> [Excerto citado]
2508
II SÉRIE — NÚMERO 62
Espera-se que o alargamento das bases de incidência, designadamente pela redução do campo dos incentivos fiscais, adiante justificada, e, sobretudo, a aceleração da expansão económica, para que contribuirá a existência de um sistema fiscal dotado de coerência e credibilidade, características que de todo faltam no quadro vigente, proporcionem uma perspectiva de estabilidade do nível das receitas.
Não constitui, na verdade, objectivo da reforma da tributação do rendimento o aumento do nível da fiscalidade, medido em termos de relação entre as receitas dos impostos e o produto interno — nível que já atinge expressão considerável em atenção ao grau de desenvolvimento económico do País.
Mas, se outras razões não existissem, designadamente a necessidade de salvaguardar a posição do erário, a própria desproporção existente entre o peso dos impostos indirectos e o dos impostos directos, com a imagem de regressividade do sistema que dela se extrai, desaconselharia a que, no âmbito da reforma, se visasse o decrescimento do nível da fiscalidade directa.
Finalmente, como linha geral de orientação, procuraram--se ainda introduzir progressos sensíveis no sentido da aplicação mais generalizada do princípio da tributação dos rendimentos reais e efectivos.
5 — Adopção imediata da fórmula unitária
Na realização de reformas fiscais em geral, e de reformas de tributação do rendimento em particular, é usual recomendar-se uma orientação gradualista, invocando-se para tal factores como a grande complexidade dos sistemas, os constrangimentos orçamentais, o peso da possível reacção de grupos de contribuintes mais directamente afectados com as modificações previstas.
A proposta de reforma apresentada em Portugal não deixa de atender, em numerosos pontos, àquela preocupação de gradualismo, mas rejeita-se sem hesitação que a mesma deva estender-se à implantação da própria morfologia básica do sistema.
Teria talvez sido lógico que à reforma do início dos anos sessenta, a qual manteve o sistema cedular-misto e inovou sobretudo nos métodos de apuramento do rendimento colectável, se houvesse seguido, o mais tardar na década imediata, a passagem a um estádio intermédio em que o imposto complementar assumisse já a posição de «imposto principal», gravitando no entanto ainda à sua volta os impostos parcelares, como formas de tributação «por conta» e operando por dedução colecta a colecta — porventura compor-tando-se inicialmente como tributações definitivas, mas adiante tornadas passíveis de restituição caso ultrapassassem a quota resultante da incidência globaJ. O sistema cedular--misto passaria, nesta perspectiva, de uma fase com nítido ascendente do elemento cedular para uma outra em que o predomínio da tributação pessoalizante estaria consagrado, faltando, então, dar o último passo pelo apagamento, como categorias fiscais autónomas, dos tributos parcelares.
Não foi esta, porém, a linha de desenvolvimento da nossa estrutura fiscal. Observou-se, ao invés, um retrocesso no sentido da preponderância dos elementos cedulares, marcada pela introdução da progressividade no âmago das próprias cédulas, num arremedo de pessoalização que, pela forma descoordenada como foi executado, levou inclusivamente à anomalia de inverter a discriminação qualitativa dos rendimentos, concebida na origem na óptica de protecção da fonte trabalho. E, enquanto os impostos cedulares eram desgarra-
damente promovidos a factores centrais de tributação, o imposto complementar afundava-se na zona das categorias mais débeis da tabela das receitas fiscais.

> [Detalhes do exercício]
Dá seguimento ao excerto citado sobre a reforma da tributação do rendimento, começando logo depois da última frase apresentada.

> [Registos de dados]

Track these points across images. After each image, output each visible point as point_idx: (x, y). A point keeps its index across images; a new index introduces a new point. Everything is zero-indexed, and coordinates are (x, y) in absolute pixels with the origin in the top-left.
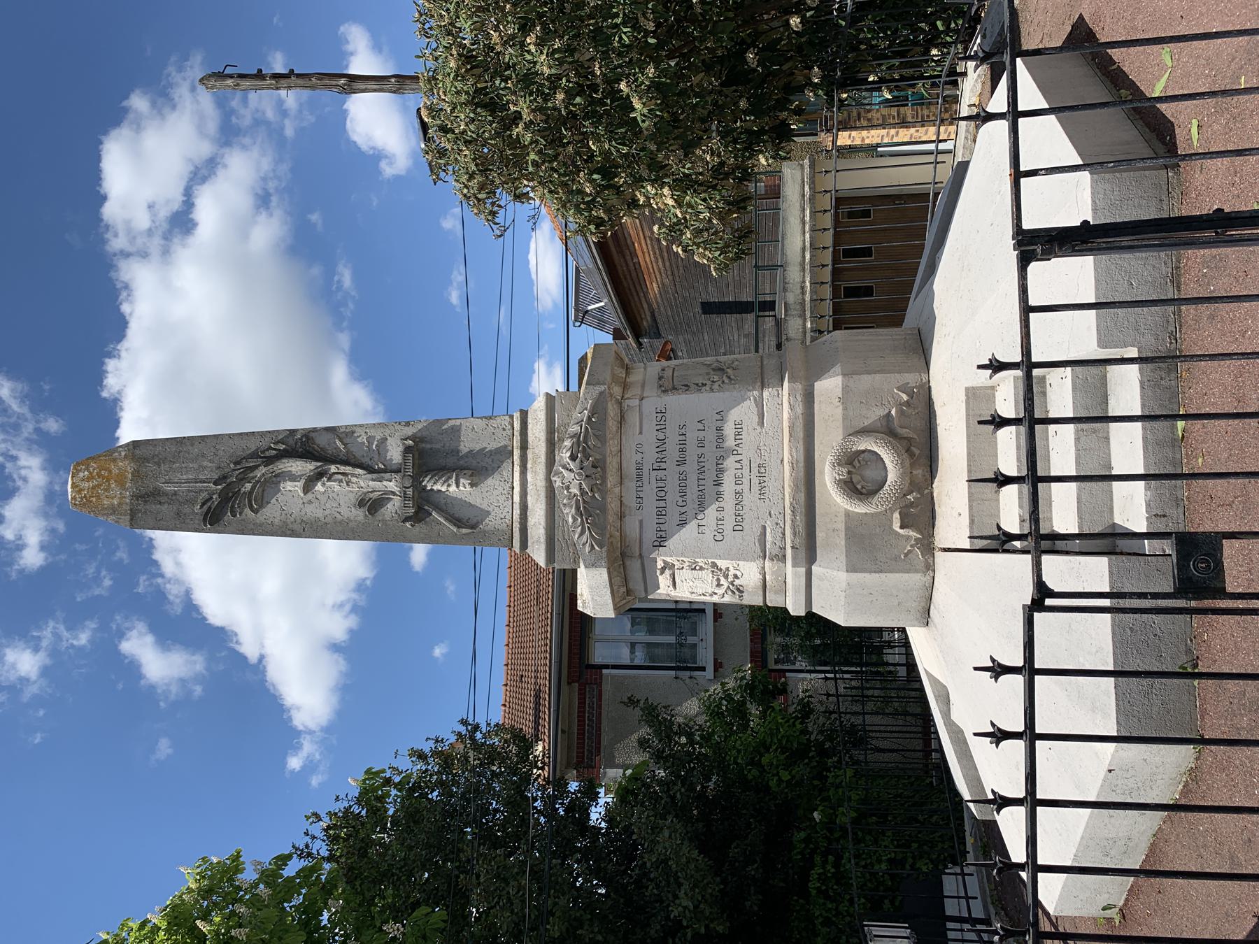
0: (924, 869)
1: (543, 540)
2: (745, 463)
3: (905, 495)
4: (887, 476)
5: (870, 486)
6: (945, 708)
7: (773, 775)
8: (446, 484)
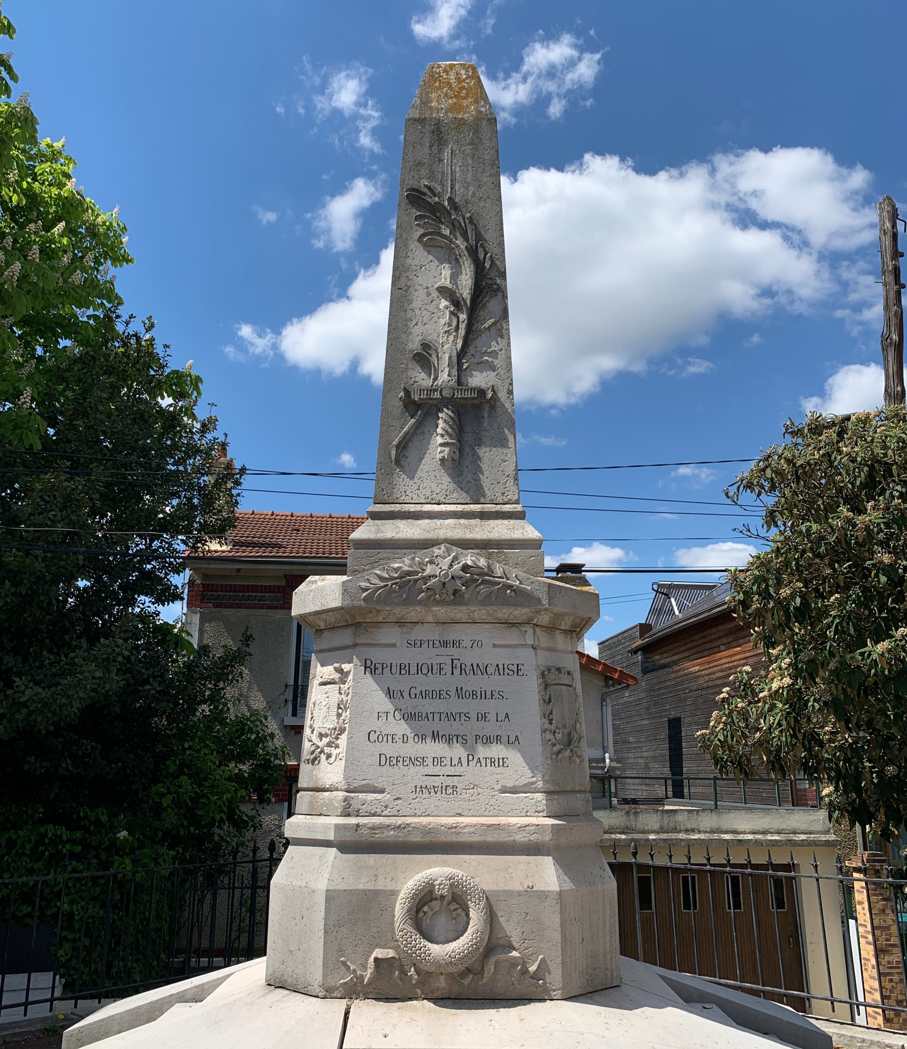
0: (61, 952)
1: (380, 536)
2: (458, 770)
3: (415, 965)
4: (437, 943)
5: (426, 922)
6: (189, 996)
7: (168, 788)
8: (444, 433)
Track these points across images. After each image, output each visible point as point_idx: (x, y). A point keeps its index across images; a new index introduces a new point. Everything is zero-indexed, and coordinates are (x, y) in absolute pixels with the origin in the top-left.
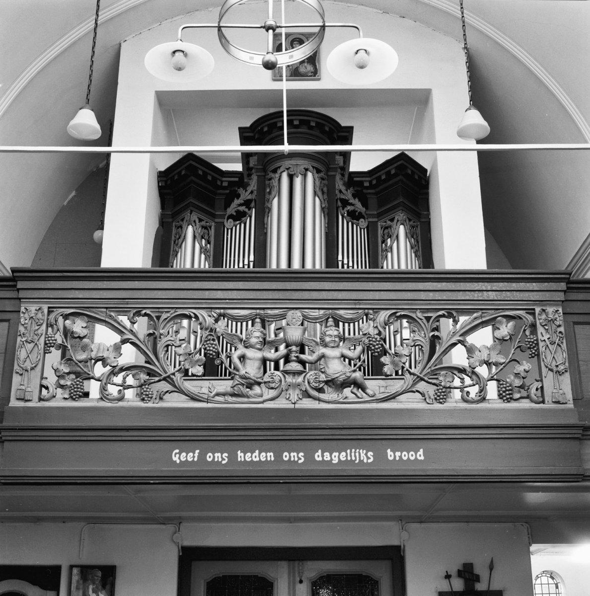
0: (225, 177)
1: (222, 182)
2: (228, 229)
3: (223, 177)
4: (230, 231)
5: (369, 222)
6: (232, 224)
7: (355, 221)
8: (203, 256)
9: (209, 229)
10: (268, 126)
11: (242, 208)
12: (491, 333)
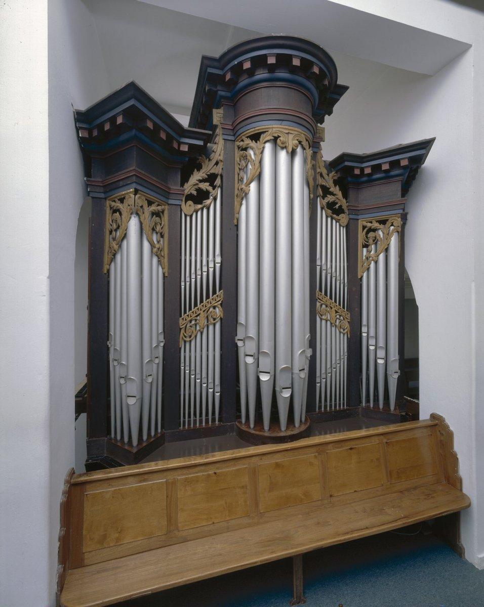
0: (364, 162)
1: (180, 144)
2: (186, 216)
3: (362, 163)
4: (188, 218)
5: (350, 219)
6: (192, 209)
7: (335, 216)
8: (155, 260)
9: (161, 214)
10: (253, 60)
11: (205, 186)
12: (74, 124)
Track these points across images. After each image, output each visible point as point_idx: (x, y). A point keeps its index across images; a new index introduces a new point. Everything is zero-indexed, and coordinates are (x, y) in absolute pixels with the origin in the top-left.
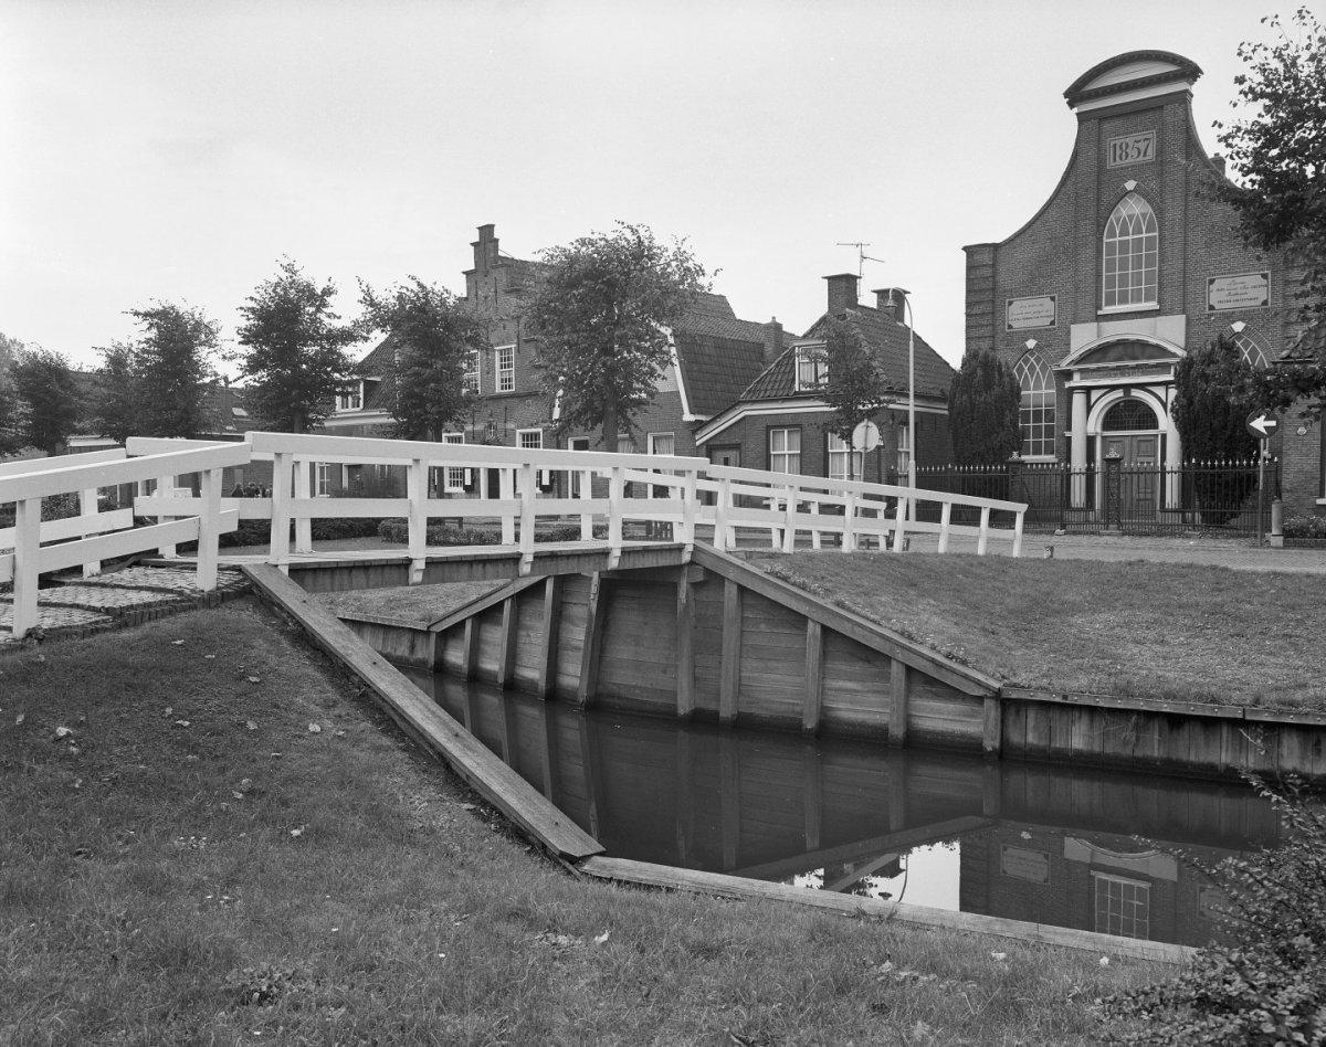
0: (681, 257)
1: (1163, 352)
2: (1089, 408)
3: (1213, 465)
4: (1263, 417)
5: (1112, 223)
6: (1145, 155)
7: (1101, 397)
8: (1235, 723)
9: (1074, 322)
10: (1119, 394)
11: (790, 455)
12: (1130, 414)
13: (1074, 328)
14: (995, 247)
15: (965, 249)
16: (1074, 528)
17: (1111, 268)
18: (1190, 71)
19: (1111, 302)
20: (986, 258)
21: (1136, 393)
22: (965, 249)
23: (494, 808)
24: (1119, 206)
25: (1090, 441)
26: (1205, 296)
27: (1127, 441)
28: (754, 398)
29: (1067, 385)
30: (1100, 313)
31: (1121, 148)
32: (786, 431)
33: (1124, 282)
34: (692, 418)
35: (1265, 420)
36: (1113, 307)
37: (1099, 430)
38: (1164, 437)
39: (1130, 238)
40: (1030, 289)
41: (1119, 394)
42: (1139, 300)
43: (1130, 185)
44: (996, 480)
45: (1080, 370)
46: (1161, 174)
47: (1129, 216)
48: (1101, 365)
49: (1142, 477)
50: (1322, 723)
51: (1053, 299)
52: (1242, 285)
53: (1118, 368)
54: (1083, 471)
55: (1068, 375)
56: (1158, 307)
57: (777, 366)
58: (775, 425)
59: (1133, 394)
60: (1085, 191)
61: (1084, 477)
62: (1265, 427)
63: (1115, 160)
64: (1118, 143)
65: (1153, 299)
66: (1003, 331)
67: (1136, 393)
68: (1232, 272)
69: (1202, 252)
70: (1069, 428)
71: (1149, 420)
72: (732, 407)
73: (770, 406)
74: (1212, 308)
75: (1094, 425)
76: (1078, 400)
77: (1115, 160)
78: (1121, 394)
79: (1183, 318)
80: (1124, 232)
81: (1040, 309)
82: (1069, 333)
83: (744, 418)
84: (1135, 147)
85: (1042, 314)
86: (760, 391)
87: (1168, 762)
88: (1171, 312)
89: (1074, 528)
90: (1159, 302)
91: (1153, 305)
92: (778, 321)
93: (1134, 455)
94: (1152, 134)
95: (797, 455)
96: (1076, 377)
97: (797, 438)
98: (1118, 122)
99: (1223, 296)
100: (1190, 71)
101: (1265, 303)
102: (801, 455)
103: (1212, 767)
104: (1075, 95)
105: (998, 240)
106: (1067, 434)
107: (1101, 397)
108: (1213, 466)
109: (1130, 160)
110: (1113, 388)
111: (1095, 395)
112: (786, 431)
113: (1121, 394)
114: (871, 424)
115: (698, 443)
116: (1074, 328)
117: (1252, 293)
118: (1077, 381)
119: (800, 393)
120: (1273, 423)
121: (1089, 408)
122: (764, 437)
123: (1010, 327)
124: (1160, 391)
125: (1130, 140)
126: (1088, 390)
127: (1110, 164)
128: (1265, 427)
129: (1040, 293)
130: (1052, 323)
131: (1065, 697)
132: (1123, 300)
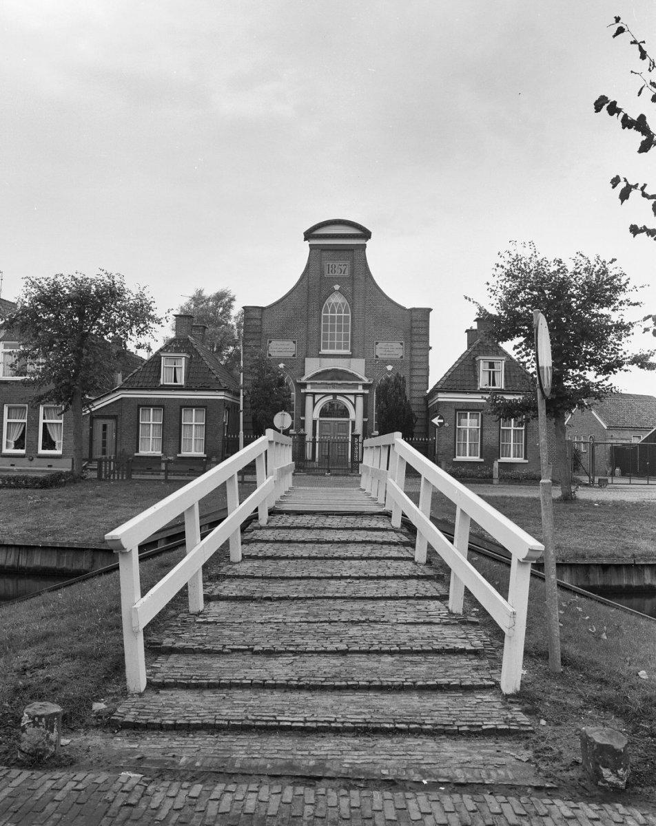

> [Resposta à tarefa]
A involuçáo para o protótipo cedular, a circunstância de Portugal, em plena fase de integração nas Comunidades Europeias, ser o único país da OCDE a manter a «compartimentação» como característica dominante do seu esquema de tributação do rendimento, as possibilidades que a difusão das modernas tecnologias veio proporcionar em termos de tratamento informático das operações e de administração de um sistema mais exigentes aconselham a que se proceda sem mais delongas à instituição do sistema de tributação global, o qual é, aliás, o consagrado na Constituição de 1976.
Salta-se, assim, sobre o estádio intermédio do sistema misto com simples reforço da tributação pessoalizante e manutenção dos impostos parcelares «por conta» do principal, assumindo-se frontalmente a tributação unitária do rendimento.
O sistema unificado permite obviar a uma das injustiças mais gritantes a que conduz a fórmula dualista até aqui vigente em Portugal: a concentração nas camadas superiores de estrutura dos rendimentos (as atingidas pelo imposto complementar) de deduções pessoais, que só fazem verdadeiramente sentido quando referidas ao rendimento global, e da própria dedução especificamente destinada a assegurar o tratamento diferencial dos rendimentos do trabalho.
6 — Concepção de rendimento perfilhada
Na construção do conceito de rendimento tributável contrapõe-se a concepção da fonte que leva a tributar o fluxo regular de rendimentos ligados às categorias tradicionais da distribuição funcional (rendimento-produto) à concepção do acréscimo patrimonial que alarga a base da incidência a todo o aumento do poder aquisitivo, incluindo nela as mais-valias e, de um modo geral, as receitas irregulares e ganhos fortuitos (rendimento-acréscimo).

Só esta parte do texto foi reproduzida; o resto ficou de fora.